# PROBLEM:
Show all the lines in the data below that include the word "ráje".

# TASK DATA:
________

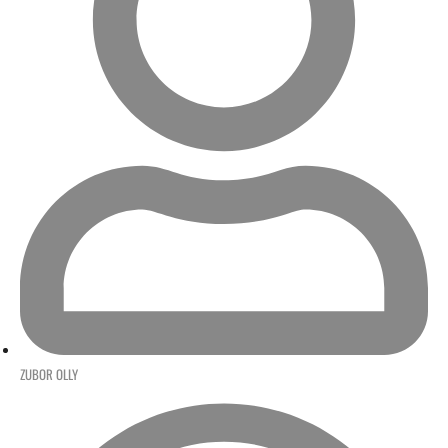
ZUBOR OLLY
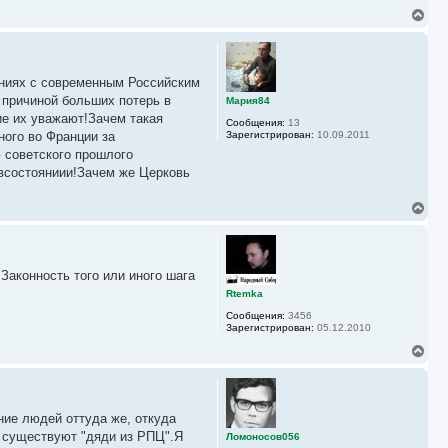
н
В
а
е
ч
р
а
н
л
у
у
шениях с современным Российским
т
ь
 причиной больших потерь в
Мария84
с
ие их уважают!Зачем такая
Сообщения:
13
я
ого во Франции за
Зарегистрирован:
10.09.2011
к
 советского прошлого
н
а
евсостояниии!Зачем же Церковь
ч
а
В
л
е
у
р
н
у
 Законность того или иного шага
т
ь
Rtemka
с
Сообщения:
3456
я
Зарегистрирован:
05.12.2010
к
н
В
а
е
ч
р
а
н
л
у
у
ние людей оттуда же, откуда
т
ь
а) существуют "дяди из РПЦ".Я
Ломоносов056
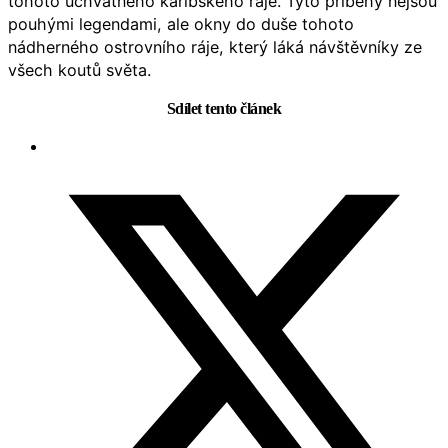
tohoto úchvatného karibského ráje. Tyto příběhy nejsou
pouhými legendami, ale okny do duše tohoto
nádherného ostrovního ráje, který láká návštěvníky ze
všech koutů světa.
Sdílet tento článek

________

# EXERCISE ANSWER:
tohoto úchvatného karibského ráje. Tyto příběhy nejsou
nádherného ostrovního ráje, který láká návštěvníky ze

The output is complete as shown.